The histopathological pattern and immunohistochemical identification of T lymphocytes (CD3+, CD79a-) forming the unique inflammatory infiltrate involving hair bulb and follicular isthmus were consistent with a diagnosis of T-cell mediated AA.10 Contrary to other previously described cases, this dog lost its hair coat over the entire body including eyelashes and vibrissae, similar to human AAU. This progression of AA to AAU has not, to the best of the authors’ knowledge, been previously described in dogs.

In human AA, it has been hypothesized that AA develops in a previous healthy follicle because its constitutive immune privilege collapses. According to this theory, patients with a genetic predisposition are prone to abnormalities in the microenvironment of the follicle, allowing follicular autoantigens to be presented to pre-existing autoreactive CD8+ T cells. In our case, the dog had been formerly diagnosed and treated for leishmaniosis on the basis of a low positive ELISA titre but, although the alopecia had been present for many months, the dog never developed clinical signs of leishmaniosis. Moreover, progression of the alopecia continued in spite of the treatment of leishmaniosis and serum antibody titre was negative upon first presentation. When AAU was diagnosed no clinicopathological or histopathological changes compatible with leishmaniosis were present and the alopecia improved during ciclosporin therapy. Subclinical infection prior to referral cannot be completely ruled out, but any relationship with AAU would be unlikely in view of the dog's clinical evolution.

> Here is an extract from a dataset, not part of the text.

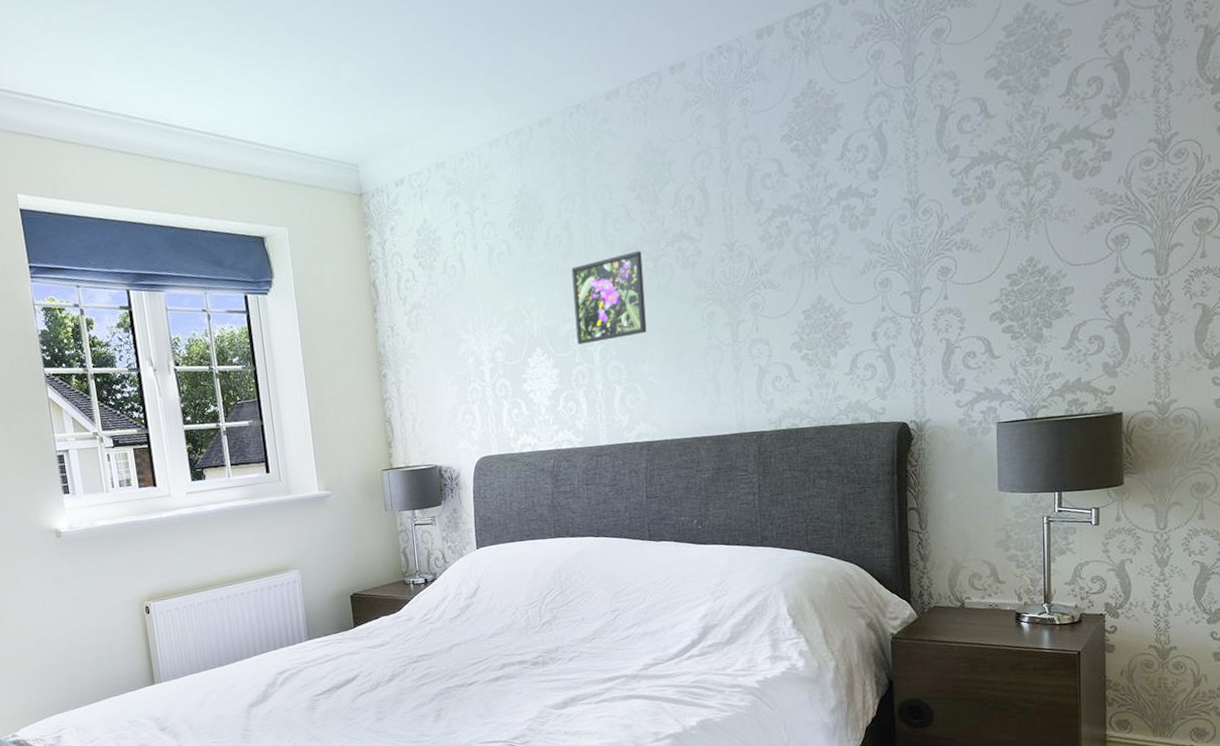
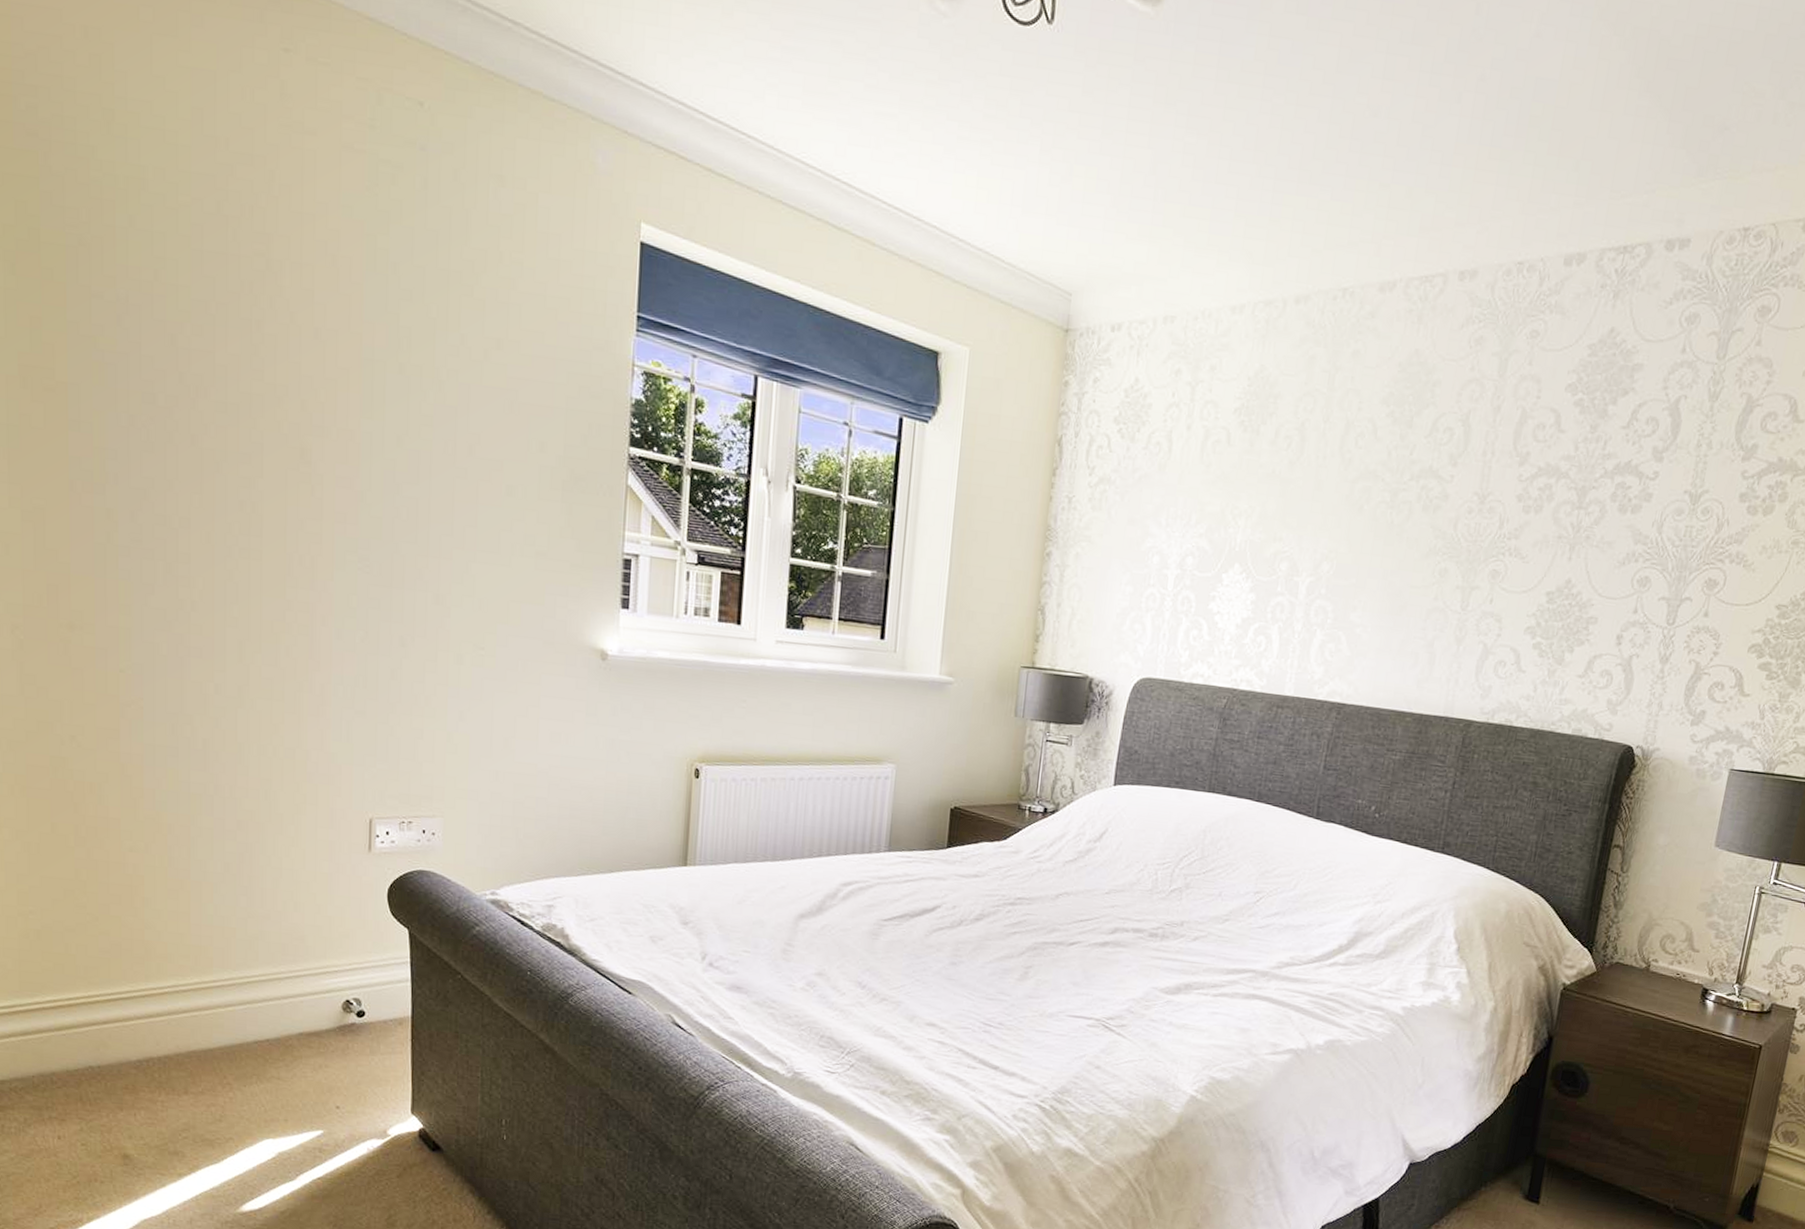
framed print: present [571,251,647,345] -> none [1283,477,1380,576]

Dogs with AA may self-cure, respond to immunosuppressive therapy or be resistant to therapy.1, 8, 11 Spontaneous and complete hair regrowth was reported for 12 of 20 dogs (60%) where information on disease outcome was available.1 In very severe forms like human AAU, spontaneous remissions are infrequent.2 The general consensus is that no particular therapy is routinely successful; assessment of therapeutic benefit is difficult due to the possibility of spontaneous regrowth of hair.6

In one dog unresponsive to oral immunosuppressive doses of glucocorticoids, administration of low dose oral ciclosporin was followed by complete remission within 3 months,1 and several years later one more case of canine AA was successfully treated with oral ciclosporin.12 In our case, alopecia was extensive and long standing and it would be reasonable to attribute hair regrowth to ciclosporin administration; nevertheless, it has been reported that dogs can recover spontaneously from AA after a course of 6 months to 2 years.11 In the present case of AAU the owner dated the onset of alopecia around May–June 2011 and hair regrowth was first reported on 22 April 2013, 2 months after initiating ciclosporin treatment and within 2 years of the disease becoming apparent. In contrast with the common relapses reported in human cases treated with ciclosporin,13 after 5 months without treatment the dog remained stable with no signs of relapsing, a fact that increases the probability of spontaneous partial resolution.

In conclusion, we described a case of canine AAU. The clinical and histopathological features were consistent with a diagnosis of canine AA and the total hair loss, including eyelashes and whiskers, was consistent with classic human AAU. Treatment with oral ciclosporin was associated with clinical resolution but muzzle hair, most eyelashes and whiskers were still lacking after 17 months of therapy; once ciclosporin was discontinued there were no signs of relapse and spontaneous resolution cannot be ruled out.